Brian Hamburger, the founder of the wealth management and regulatory compliance firm MarketCounsel Consulting and The Hamburger Law Firm, said the amended proposal “comes to a very logical place, which properly allocates the risks and supervision obligations to each respective registered firm.”
Hamburger, who represents several large brokerages, added, “In this case, the system worked.”
Andrew Mount, a lawyer representing broker-dealers and advisors at Eversheds Sutherland in New York, said most firms were no doubt glad that FINRA’s original proposal would lighten the obligation to monitor advisors’ non-securities-related side hustles.
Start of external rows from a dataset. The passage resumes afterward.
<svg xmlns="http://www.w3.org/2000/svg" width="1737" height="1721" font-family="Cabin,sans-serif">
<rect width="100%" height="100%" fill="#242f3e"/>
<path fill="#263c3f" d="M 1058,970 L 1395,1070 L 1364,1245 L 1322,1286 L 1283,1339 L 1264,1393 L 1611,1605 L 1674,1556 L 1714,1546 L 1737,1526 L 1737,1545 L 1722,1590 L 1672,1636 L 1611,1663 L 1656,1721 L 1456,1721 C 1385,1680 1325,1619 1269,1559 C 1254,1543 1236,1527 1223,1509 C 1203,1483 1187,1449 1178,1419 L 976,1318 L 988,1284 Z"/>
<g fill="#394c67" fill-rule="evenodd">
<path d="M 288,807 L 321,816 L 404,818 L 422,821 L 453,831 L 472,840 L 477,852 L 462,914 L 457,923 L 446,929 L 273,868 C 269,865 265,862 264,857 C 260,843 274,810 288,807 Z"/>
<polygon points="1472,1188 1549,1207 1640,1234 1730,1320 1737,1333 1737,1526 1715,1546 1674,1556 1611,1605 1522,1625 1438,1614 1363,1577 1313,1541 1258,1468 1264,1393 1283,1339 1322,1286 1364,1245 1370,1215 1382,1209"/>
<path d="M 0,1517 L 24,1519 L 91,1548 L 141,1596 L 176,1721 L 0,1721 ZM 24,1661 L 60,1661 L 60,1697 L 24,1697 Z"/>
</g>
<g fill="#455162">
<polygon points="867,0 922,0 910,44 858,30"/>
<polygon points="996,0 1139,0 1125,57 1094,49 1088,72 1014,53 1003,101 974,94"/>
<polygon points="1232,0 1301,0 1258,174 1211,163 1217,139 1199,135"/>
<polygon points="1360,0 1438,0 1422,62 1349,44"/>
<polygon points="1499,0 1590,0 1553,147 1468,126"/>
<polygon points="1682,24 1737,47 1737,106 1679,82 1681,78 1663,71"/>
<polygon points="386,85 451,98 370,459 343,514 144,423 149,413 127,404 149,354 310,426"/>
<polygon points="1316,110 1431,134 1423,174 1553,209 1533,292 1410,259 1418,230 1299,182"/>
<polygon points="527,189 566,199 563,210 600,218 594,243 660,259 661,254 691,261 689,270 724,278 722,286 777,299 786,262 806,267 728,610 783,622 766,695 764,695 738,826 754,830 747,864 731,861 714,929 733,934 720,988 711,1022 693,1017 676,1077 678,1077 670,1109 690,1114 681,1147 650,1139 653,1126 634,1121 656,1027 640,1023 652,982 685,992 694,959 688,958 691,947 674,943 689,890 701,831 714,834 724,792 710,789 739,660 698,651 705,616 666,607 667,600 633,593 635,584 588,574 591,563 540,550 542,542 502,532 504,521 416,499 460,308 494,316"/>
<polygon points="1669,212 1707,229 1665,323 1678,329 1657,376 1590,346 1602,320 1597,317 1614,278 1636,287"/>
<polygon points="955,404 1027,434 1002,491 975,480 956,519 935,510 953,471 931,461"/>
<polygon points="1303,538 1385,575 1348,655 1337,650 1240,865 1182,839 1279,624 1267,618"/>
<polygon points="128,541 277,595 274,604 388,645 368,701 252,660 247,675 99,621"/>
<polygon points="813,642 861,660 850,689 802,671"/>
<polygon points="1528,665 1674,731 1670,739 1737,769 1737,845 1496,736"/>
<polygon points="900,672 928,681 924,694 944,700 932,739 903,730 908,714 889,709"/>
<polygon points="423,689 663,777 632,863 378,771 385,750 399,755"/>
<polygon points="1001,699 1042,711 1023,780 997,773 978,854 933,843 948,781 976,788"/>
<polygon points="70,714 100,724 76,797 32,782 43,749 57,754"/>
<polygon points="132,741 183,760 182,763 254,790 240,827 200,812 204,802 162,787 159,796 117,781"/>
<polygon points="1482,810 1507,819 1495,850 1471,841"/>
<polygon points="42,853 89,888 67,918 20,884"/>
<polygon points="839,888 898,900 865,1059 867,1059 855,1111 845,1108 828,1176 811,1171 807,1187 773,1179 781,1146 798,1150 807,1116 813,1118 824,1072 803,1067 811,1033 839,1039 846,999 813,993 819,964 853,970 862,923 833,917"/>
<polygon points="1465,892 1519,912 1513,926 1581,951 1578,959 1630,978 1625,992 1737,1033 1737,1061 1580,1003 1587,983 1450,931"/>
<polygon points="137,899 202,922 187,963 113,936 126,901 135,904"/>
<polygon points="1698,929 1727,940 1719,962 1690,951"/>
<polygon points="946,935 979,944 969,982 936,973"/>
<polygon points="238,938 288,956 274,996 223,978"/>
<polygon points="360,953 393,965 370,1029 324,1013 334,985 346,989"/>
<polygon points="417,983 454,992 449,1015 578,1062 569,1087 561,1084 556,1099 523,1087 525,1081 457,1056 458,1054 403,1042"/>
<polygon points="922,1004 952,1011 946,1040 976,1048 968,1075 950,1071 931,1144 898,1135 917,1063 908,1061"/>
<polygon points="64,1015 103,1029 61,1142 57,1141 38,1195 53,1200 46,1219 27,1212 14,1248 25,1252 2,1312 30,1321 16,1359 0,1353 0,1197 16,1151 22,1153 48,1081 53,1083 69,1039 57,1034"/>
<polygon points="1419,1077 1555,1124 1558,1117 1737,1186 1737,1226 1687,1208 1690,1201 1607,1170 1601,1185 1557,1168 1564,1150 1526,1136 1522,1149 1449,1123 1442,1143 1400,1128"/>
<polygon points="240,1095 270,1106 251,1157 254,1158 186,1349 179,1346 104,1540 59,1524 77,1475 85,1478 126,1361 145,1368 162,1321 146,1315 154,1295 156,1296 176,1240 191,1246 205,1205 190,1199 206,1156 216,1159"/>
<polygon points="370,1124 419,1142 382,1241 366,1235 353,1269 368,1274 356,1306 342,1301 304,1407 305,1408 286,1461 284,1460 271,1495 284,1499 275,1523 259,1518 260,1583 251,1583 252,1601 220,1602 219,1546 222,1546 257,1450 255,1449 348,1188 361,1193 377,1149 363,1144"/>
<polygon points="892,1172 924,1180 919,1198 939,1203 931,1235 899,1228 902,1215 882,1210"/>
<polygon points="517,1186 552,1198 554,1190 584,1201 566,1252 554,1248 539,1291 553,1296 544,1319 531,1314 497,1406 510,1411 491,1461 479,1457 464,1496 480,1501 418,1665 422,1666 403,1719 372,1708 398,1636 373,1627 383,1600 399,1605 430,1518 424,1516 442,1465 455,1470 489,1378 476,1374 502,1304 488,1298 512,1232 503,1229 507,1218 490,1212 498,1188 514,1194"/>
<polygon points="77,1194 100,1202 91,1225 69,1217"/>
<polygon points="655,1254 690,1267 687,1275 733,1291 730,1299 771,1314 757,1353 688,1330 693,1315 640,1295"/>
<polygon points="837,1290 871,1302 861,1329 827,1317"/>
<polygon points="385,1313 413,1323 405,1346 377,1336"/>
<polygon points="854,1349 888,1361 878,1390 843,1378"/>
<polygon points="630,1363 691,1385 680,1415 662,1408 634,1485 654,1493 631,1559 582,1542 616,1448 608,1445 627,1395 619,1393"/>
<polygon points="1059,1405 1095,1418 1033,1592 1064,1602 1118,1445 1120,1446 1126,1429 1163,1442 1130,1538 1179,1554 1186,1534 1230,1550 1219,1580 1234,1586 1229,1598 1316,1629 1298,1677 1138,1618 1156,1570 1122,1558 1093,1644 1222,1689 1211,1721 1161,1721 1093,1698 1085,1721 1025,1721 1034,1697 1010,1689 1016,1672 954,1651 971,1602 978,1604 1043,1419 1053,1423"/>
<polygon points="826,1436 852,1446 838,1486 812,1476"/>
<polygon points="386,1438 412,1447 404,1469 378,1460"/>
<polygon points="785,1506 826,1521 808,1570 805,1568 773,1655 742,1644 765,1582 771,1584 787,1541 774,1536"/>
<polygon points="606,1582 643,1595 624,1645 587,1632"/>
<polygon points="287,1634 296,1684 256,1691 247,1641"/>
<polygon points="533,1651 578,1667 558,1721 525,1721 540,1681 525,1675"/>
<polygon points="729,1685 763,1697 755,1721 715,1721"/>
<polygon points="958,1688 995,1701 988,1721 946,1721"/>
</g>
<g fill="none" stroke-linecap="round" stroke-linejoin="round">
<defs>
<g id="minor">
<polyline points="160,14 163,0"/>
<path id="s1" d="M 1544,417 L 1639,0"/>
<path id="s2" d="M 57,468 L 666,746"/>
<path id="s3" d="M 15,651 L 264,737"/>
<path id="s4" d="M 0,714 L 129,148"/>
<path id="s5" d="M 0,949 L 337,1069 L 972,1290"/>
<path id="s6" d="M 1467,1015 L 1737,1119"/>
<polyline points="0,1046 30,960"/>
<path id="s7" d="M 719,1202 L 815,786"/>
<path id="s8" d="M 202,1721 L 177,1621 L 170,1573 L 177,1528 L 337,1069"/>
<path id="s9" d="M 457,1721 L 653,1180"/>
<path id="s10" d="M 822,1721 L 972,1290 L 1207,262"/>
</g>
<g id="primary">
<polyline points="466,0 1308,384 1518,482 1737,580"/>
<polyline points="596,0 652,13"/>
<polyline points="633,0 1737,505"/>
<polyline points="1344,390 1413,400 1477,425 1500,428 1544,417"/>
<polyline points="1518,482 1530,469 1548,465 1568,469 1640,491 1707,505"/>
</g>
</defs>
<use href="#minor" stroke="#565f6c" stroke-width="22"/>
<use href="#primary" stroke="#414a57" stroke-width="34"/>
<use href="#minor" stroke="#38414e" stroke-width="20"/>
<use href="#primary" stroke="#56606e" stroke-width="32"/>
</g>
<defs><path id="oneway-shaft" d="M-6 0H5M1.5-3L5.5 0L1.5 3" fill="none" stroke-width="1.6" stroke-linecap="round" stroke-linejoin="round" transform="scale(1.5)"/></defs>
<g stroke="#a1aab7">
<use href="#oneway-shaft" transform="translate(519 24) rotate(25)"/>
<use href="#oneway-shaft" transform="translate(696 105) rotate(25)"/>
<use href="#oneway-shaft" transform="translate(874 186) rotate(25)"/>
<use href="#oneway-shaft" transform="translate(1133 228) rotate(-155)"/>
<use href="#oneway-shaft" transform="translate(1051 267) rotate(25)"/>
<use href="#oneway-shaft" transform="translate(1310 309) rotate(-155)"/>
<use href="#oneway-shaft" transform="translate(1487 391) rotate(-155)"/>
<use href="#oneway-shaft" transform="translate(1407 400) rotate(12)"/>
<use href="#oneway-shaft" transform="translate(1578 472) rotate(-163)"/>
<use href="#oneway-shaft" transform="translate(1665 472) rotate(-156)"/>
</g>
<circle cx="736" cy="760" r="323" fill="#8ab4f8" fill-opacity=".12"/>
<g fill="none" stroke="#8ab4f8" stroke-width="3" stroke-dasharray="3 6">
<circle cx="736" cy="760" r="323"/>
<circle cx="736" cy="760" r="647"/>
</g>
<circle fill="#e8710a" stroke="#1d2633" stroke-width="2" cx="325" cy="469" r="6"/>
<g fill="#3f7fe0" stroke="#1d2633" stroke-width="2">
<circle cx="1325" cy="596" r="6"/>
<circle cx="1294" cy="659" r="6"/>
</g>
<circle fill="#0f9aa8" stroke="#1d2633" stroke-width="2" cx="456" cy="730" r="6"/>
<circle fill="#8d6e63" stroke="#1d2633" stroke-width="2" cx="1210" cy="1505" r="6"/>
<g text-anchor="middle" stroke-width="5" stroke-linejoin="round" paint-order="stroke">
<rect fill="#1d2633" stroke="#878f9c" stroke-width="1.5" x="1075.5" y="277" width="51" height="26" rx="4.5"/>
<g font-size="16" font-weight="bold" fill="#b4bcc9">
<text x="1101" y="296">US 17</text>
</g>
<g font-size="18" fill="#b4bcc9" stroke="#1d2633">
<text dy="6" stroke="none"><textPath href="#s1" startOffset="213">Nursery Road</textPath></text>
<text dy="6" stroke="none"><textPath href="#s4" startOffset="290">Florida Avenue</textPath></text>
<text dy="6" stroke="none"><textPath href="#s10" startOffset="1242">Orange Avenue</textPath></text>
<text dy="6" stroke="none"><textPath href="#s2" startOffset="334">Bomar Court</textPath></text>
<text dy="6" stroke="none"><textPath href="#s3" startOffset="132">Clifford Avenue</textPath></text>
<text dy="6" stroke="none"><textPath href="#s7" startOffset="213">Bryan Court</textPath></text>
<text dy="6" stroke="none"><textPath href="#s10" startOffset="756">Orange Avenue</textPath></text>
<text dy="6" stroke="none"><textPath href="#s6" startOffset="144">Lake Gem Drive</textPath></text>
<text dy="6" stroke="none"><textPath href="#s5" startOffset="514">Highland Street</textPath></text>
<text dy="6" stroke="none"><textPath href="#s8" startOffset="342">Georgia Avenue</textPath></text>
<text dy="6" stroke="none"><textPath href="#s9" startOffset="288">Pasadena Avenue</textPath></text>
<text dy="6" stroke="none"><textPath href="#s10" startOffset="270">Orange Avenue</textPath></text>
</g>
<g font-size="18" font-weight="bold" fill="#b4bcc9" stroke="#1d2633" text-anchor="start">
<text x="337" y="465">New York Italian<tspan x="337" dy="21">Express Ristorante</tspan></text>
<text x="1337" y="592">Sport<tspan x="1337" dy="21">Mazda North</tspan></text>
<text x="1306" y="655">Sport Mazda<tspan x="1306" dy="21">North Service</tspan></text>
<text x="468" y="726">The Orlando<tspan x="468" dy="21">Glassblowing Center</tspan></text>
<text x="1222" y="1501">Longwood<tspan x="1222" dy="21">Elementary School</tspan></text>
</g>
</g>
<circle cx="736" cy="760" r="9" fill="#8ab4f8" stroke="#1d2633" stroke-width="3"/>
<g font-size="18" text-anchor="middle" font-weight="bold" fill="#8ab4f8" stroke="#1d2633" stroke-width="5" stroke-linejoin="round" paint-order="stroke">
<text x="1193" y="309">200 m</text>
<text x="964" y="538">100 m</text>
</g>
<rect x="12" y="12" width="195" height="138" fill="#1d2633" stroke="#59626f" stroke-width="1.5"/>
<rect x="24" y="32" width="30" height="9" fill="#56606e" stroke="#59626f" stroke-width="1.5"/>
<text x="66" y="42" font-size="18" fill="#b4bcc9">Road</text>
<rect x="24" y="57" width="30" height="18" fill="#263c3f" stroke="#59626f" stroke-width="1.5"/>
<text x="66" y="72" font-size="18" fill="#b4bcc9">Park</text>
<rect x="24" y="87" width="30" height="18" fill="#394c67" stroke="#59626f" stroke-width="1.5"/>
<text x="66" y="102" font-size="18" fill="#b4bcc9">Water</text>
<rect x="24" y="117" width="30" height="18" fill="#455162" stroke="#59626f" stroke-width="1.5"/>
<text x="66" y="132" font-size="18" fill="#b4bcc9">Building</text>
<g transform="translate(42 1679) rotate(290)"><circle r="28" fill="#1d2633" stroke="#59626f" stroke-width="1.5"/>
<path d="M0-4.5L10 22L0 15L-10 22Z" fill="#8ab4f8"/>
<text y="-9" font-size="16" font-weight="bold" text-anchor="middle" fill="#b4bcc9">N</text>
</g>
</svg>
Many, though, were also hoping for relief in their duty to supervise unaffiliated RIAs.
“A major source of a major source of frustration for a lot of these firms comes from the outside [investment advisor] activities,” Mount said. “The greatest difficulty they have with figuring out how to comply with the rules is with regards to those outside activities.”
The amended version of the rule would go far to clear that up.
“I think this is a pretty big deal for those firms,” Mount said. “I think it will appease their concerns. If it’s adopted as it’s proposed, it’s going to have a major impact on the independent broker-dealers that are utilizing hybrid advisor models.”
A possible hit to brokers’ revenue streams
In a post on LinkedIn, the self-professed Chief Financial Planning Nerd Michael Kitces of the industry consultant Kitces.com, noted the rule change could affect brokers’ revenue streams. Many firms, he wrote, charge a fee, or “haircut,” to pay for the supervisory services they now provide unaffiliated RIAs.
The new rule “ostensibly would make it harder for the B/D to claim that it needs a haircut on outside RIA business when it no longer has the same level of supervisory obligations,” wrote Kitces, who couldn’t be reached for this article.
The SEC will soon open a 90-day comment period on the proposed FINRA rule. Even as broker-dealers have resolved many of their anxieties about monitoring unaffiliated RIAs, concerns still swirl over the prospect of relaxed supervision of advisors’ outside money-making ventures.
Is less monitoring of outside activities good for investors?
In a letter to FINRA on May 7, 2025, then-president of the Public Investors Advocate Bar Association Adam Gana said lawyers representing investors in securities law cases often find that advisors view their clients as sources of financing for their outside businesses.
“Such schemes include all manner of businesses including real estate, restaurants, health care related facilities, equipment, or medications, leasing or equipment companies, film companies, software related companies, and other private equity ventures,” Gana wrote.
Douglas Schulz, a securities expert and the president of Invest Securities Consulting, said advisors with an outside business have a conflict that can put them at odds with their clients’ interests.
“If you have need for capital for your business and you have your clients and you are managing their capital, it’s tempting to say, ‘I want to buy this office building, and I could use some additional investors,'” Schulz said. “So I am critical of lessening the requirements on outside business activities.”
Schulz said he thinks clients who work with RIA advisors registered with separate brokerages often assume those outside firms exercise supervisory duties.
“He’s affiliated with this firm, he probably has it on his business card, yet FINRA is going to say ‘We’re going to change this, and the brokerage is not required to supervise his RIA business,'” Schulz said. “That’s not a good thing.”